Records contained in a dataset
= = = =

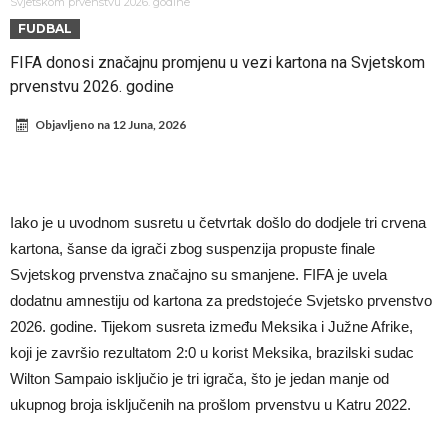
Bruynea i napravili hit
Murinjo kritikovao Silvu zbog fizičke nepripremljenosti
Svjetskom prvenstvu 2026. godine
FUDBAL
BIZARNA BORBA KOJA JE ZAPALILA INTERNET: Poznati teškaš
FIFA donosi značajnu promjenu u vezi kartona na Svjetskom
prihvatio najluđi izazov karijere – sam protiv šestorice (Video)
VIDEO Viralni snimak iz Urugvaja. Ispucana lopta izazvala
prvenstvu 2026. godine
saobraćajnu nesreću
U Madridu iznenađeni senzacionalnom ponudom koja je upravo
Objavljeno na
12 Juna, 2026
stigla za Ardu Gulera!
Španija na nogama, Barselona i Real u strahu: “Novi Haaland” je
odabrao!
Marciniak objasnio zašto je “pomilovao” Mesija: Navijači i stručnjaci
ne mogu da veruju šta priča
Milan smanjuje sastav
Iako je u uvodnom susretu u četvrtak došlo do dodjele tri crvena
Hidratacione pauze postale su biznis: FIFA ih ne planira ukinuti
kartona, šanse da igrači zbog suspenzija propuste finale
Svjetskog prvenstva značajno su smanjene. FIFA je uvela
dodatnu amnestiju od kartona za predstojeće Svjetsko prvenstvo
2026. godine. Tijekom susreta između Meksika i Južne Afrike,
koji je završio rezultatom 2:0 u korist Meksika, brazilski sudac
Wilton Sampaio isključio je tri igrača, što je jedan manje od
ukupnog broja isključenih na prošlom prvenstvu u Katru 2022.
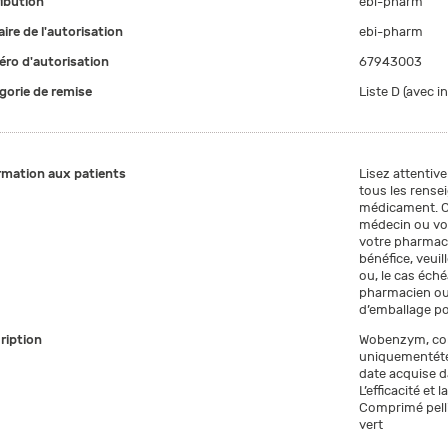
ribution
ebi-pharm
aire de l'autorisation
ebi-pharm
ro d'autorisation
67943003
gorie de remise
Liste D (avec i
rmation aux patients
Lisez attentiv
tous les rens
médicament. Ce
médecin ou vo
votre pharmacie
bénéfice, veuil
ou, le cas éch
pharmacien ou 
d’emballage pou
ription
Wobenzym, comp
uniquementété 
date acquise d
L’efficacité et
Comprimé pelli
vert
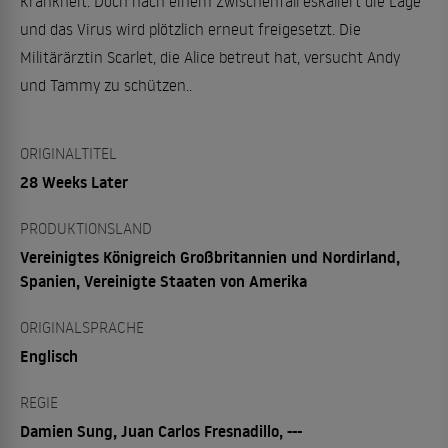
Krankheit. Doch nach einem Zwischenfall eskaliert die Lage
und das Virus wird plötzlich erneut freigesetzt. Die
Militärärztin Scarlet, die Alice betreut hat, versucht Andy
und Tammy zu schützen..
ORIGINALTITEL
28 Weeks Later
PRODUKTIONSLAND
Vereinigtes Königreich Großbritannien und Nordirland,
Spanien, Vereinigte Staaten von Amerika
ORIGINALSPRACHE
Englisch
REGIE
Damien Sung, Juan Carlos Fresnadillo, ---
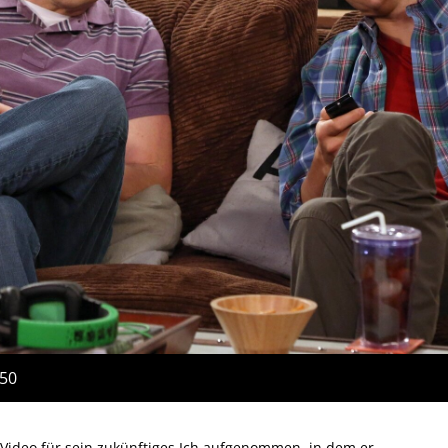
:50
 Video für sein zukünftiges Ich aufgenommen, in dem er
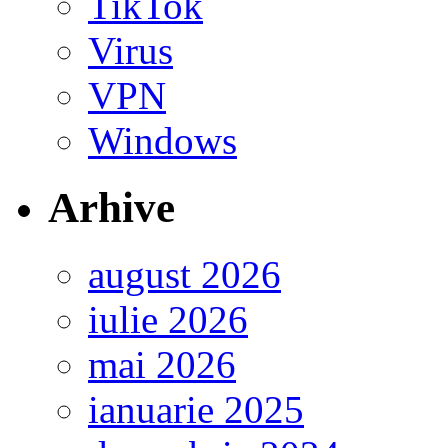
TikTok
Virus
VPN
Windows
Arhive
august 2026
iulie 2026
mai 2026
ianuarie 2025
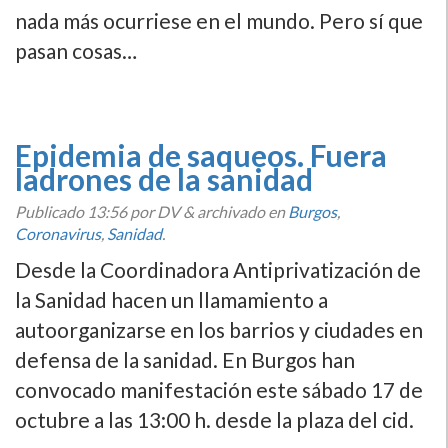
nada más ocurriese en el mundo. Pero sí que
pasan cosas…
Epidemia de saqueos. Fuera
ladrones de la sanidad
Publicado
13:56
por DV
&
archivado en
Burgos
,
Coronavirus
,
Sanidad
.
Desde la Coordinadora Antiprivatización de
la Sanidad hacen un llamamiento a
autoorganizarse en los barrios y ciudades en
defensa de la sanidad. En Burgos han
convocado manifestación este sábado 17 de
octubre a las 13:00 h. desde la plaza del cid.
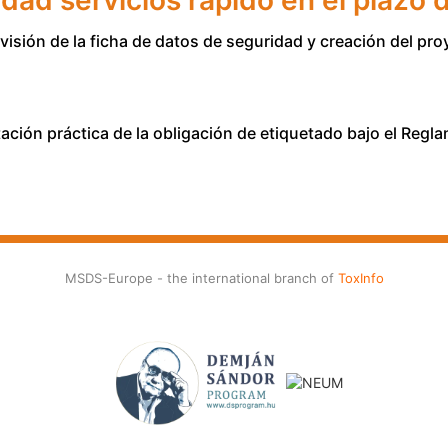
dad servicios rápido en el plazo 
visión de la ficha de datos de seguridad y creación del pro
ntación práctica de la obligación de etiquetado bajo el Reg
MSDS-Europe - the international branch of
ToxInfo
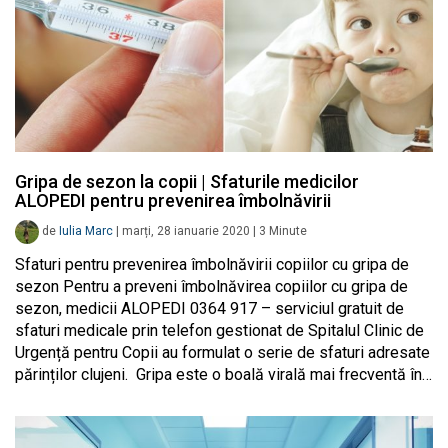
Gripa de sezon la copii | Sfaturile medicilor
ALOPEDI pentru prevenirea îmbolnăvirii
de
Iulia Marc
|
marți, 28 ianuarie 2020
|
3
Minute
Sfaturi pentru prevenirea îmbolnăvirii copiilor cu gripa de
sezon Pentru a preveni îmbolnăvirea copiilor cu gripa de
sezon, medicii ALOPEDI 0364 917 – serviciul gratuit de
sfaturi medicale prin telefon gestionat de Spitalul Clinic de
Urgență pentru Copii au formulat o serie de sfaturi adresate
părinților clujeni. Gripa este o boală virală mai frecventă în…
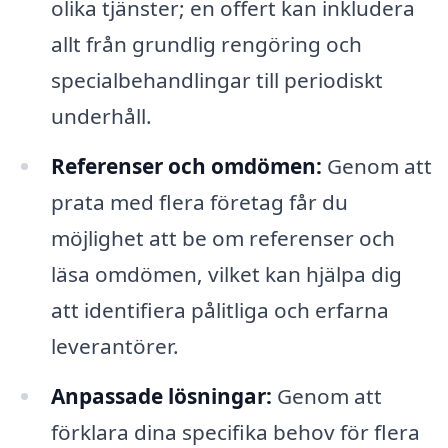
olika tjänster; en offert kan inkludera
allt från grundlig rengöring och
specialbehandlingar till periodiskt
underhåll.
Referenser och omdömen:
Genom att
prata med flera företag får du
möjlighet att be om referenser och
läsa omdömen, vilket kan hjälpa dig
att identifiera pålitliga och erfarna
leverantörer.
Anpassade lösningar:
Genom att
förklara dina specifika behov för flera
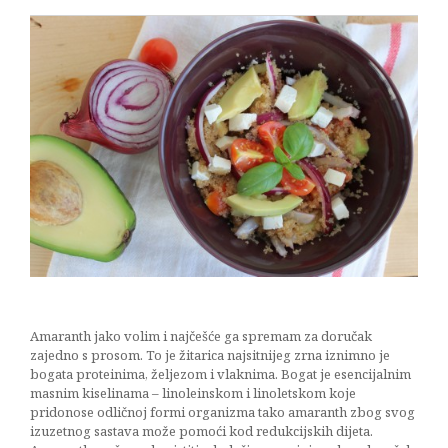
Amaranth jako volim i najčešće ga spremam za doručak
zajedno s prosom. To je žitarica najsitnijeg zrna iznimno je
bogata proteinima, željezom i vlaknima. Bogat je esencijalnim
masnim kiselinama – linoleinskom i linoletskom koje
pridonose odličnoj formi organizma tako amaranth zbog svog
izuzetnog sastava može pomoći kod redukcijskih dijeta.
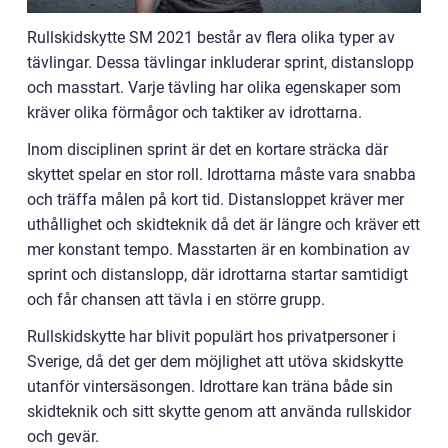
Rullskidskytte SM 2021 består av flera olika typer av
tävlingar. Dessa tävlingar inkluderar sprint, distanslopp
och masstart. Varje tävling har olika egenskaper som
kräver olika förmågor och taktiker av idrottarna.
Inom disciplinen sprint är det en kortare sträcka där
skyttet spelar en stor roll. Idrottarna måste vara snabba
och träffa målen på kort tid. Distansloppet kräver mer
uthållighet och skidteknik då det är längre och kräver ett
mer konstant tempo. Masstarten är en kombination av
sprint och distanslopp, där idrottarna startar samtidigt
och får chansen att tävla i en större grupp.
Rullskidskytte har blivit populärt hos privatpersoner i
Sverige, då det ger dem möjlighet att utöva skidskytte
utanför vintersäsongen. Idrottare kan träna både sin
skidteknik och sitt skytte genom att använda rullskidor
och gevär.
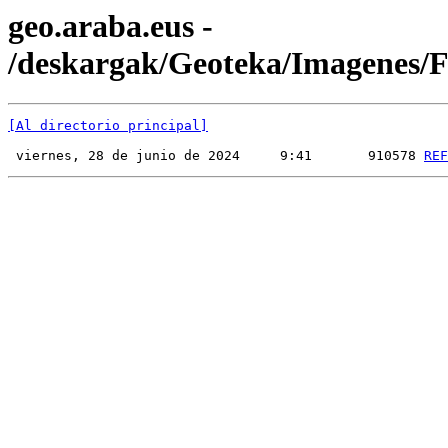
geo.araba.eus -
/deskargak/Geoteka/Imagenes
[Al directorio principal]
 viernes, 28 de junio de 2024     9:41       910578 
REF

= = = =

● Your objective: Your response must restate every record above exactly, with each picture omitted.

● Answer to this exercise:
Bruynea i napravili hit
Murinjo kritikovao Silvu zbog fizičke nepripremljenosti
Svjetskom prvenstvu 2026. godine
FUDBAL
BIZARNA BORBA KOJA JE ZAPALILA INTERNET: Poznati teškaš
FIFA donosi značajnu promjenu u vezi kartona na Svjetskom
prihvatio najluđi izazov karijere – sam protiv šestorice (Video)
VIDEO Viralni snimak iz Urugvaja. Ispucana lopta izazvala
prvenstvu 2026. godine
saobraćajnu nesreću
U Madridu iznenađeni senzacionalnom ponudom koja je upravo
Objavljeno na
12 Juna, 2026
stigla za Ardu Gulera!
Španija na nogama, Barselona i Real u strahu: “Novi Haaland” je
odabrao!
Marciniak objasnio zašto je “pomilovao” Mesija: Navijači i stručnjaci
ne mogu da veruju šta priča
Milan smanjuje sastav
Iako je u uvodnom susretu u četvrtak došlo do dodjele tri crvena
Hidratacione pauze postale su biznis: FIFA ih ne planira ukinuti
kartona, šanse da igrači zbog suspenzija propuste finale
Svjetskog prvenstva značajno su smanjene. FIFA je uvela
dodatnu amnestiju od kartona za predstojeće Svjetsko prvenstvo
2026. godine. Tijekom susreta između Meksika i Južne Afrike,
koji je završio rezultatom 2:0 u korist Meksika, brazilski sudac
Wilton Sampaio isključio je tri igrača, što je jedan manje od
ukupnog broja isključenih na prošlom prvenstvu u Katru 2022.
ribution
ebi-pharm
aire de l'autorisation
ebi-pharm
ro d'autorisation
67943003
gorie de remise
Liste D (avec i
rmation aux patients
Lisez attentiv
tous les rens
médicament. Ce
médecin ou vo
votre pharmacie
bénéfice, veuil
ou, le cas éch
pharmacien ou 
d’emballage pou
ription
Wobenzym, comp
uniquementété 
date acquise d
L’efficacité et
Comprimé pelli
vert
Krankheit. Doch nach einem Zwischenfall eskaliert die Lage
und das Virus wird plötzlich erneut freigesetzt. Die
Militärärztin Scarlet, die Alice betreut hat, versucht Andy
und Tammy zu schützen..
ORIGINALTITEL
28 Weeks Later
PRODUKTIONSLAND
Vereinigtes Königreich Großbritannien und Nordirland,
Spanien, Vereinigte Staaten von Amerika
ORIGINALSPRACHE
Englisch
REGIE
Damien Sung, Juan Carlos Fresnadillo, ---
:50
 Video für sein zukünftiges Ich aufgenommen, in dem er
TikTok
Virus
VPN
Windows
Arhive
august 2026
iulie 2026
mai 2026
ianuarie 2025
nada más ocurriese en el mundo. Pero sí que
pasan cosas…
Epidemia de saqueos. Fuera
ladrones de la sanidad
Publicado
13:56
por DV
&
archivado en
Burgos
,
Coronavirus
,
Sanidad
.
Desde la Coordinadora Antiprivatización de
la Sanidad hacen un llamamiento a
autoorganizarse en los barrios y ciudades en
defensa de la sanidad. En Burgos han
convocado manifestación este sábado 17 de
octubre a las 13:00 h. desde la plaza del cid.
dad servicios rápido en el plazo 
visión de la ficha de datos de seguridad y creación del pro
ntación práctica de la obligación de etiquetado bajo el Reg
MSDS-Europe - the international branch of
ToxInfo
Gripa de sezon la copii | Sfaturile medicilor
ALOPEDI pentru prevenirea îmbolnăvirii
de
Iulia Marc
|
marți, 28 ianuarie 2020
|
3
Minute
Sfaturi pentru prevenirea îmbolnăvirii copiilor cu gripa de
sezon Pentru a preveni îmbolnăvirea copiilor cu gripa de
sezon, medicii ALOPEDI 0364 917 – serviciul gratuit de
sfaturi medicale prin telefon gestionat de Spitalul Clinic de
Urgență pentru Copii au formulat o serie de sfaturi adresate
părinților clujeni. Gripa este o boală virală mai frecventă în…
olika tjänster; en offert kan inkludera
allt från grundlig rengöring och
specialbehandlingar till periodiskt
underhåll.
Referenser och omdömen:
Genom att
prata med flera företag får du
möjlighet att be om referenser och
läsa omdömen, vilket kan hjälpa dig
att identifiera pålitliga och erfarna
leverantörer.
Anpassade lösningar:
Genom att
förklara dina specifika behov för flera
Amaranth jako volim i najčešće ga spremam za doručak
zajedno s prosom. To je žitarica najsitnijeg zrna iznimno je
bogata proteinima, željezom i vlaknima. Bogat je esencijalnim
masnim kiselinama – linoleinskom i linoletskom koje
pridonose odličnoj formi organizma tako amaranth zbog svog
izuzetnog sastava može pomoći kod redukcijskih dijeta.
Rullskidskytte SM 2021 består av flera olika typer av
tävlingar. Dessa tävlingar inkluderar sprint, distanslopp
och masstart. Varje tävling har olika egenskaper som
kräver olika förmågor och taktiker av idrottarna.
Inom disciplinen sprint är det en kortare sträcka där
skyttet spelar en stor roll. Idrottarna måste vara snabba
och träffa målen på kort tid. Distansloppet kräver mer
uthållighet och skidteknik då det är längre och kräver ett
mer konstant tempo. Masstarten är en kombination av
sprint och distanslopp, där idrottarna startar samtidigt
och får chansen att tävla i en större grupp.
Rullskidskytte har blivit populärt hos privatpersoner i
Sverige, då det ger dem möjlighet att utöva skidskytte
utanför vintersäsongen. Idrottare kan träna både sin
skidteknik och sitt skytte genom att använda rullskidor
och gevär.
geo.araba.eus -
/deskargak/Geoteka/Imagenes
[Al directorio principal]
 viernes, 28 de junio de 2024     9:41       910578 
REF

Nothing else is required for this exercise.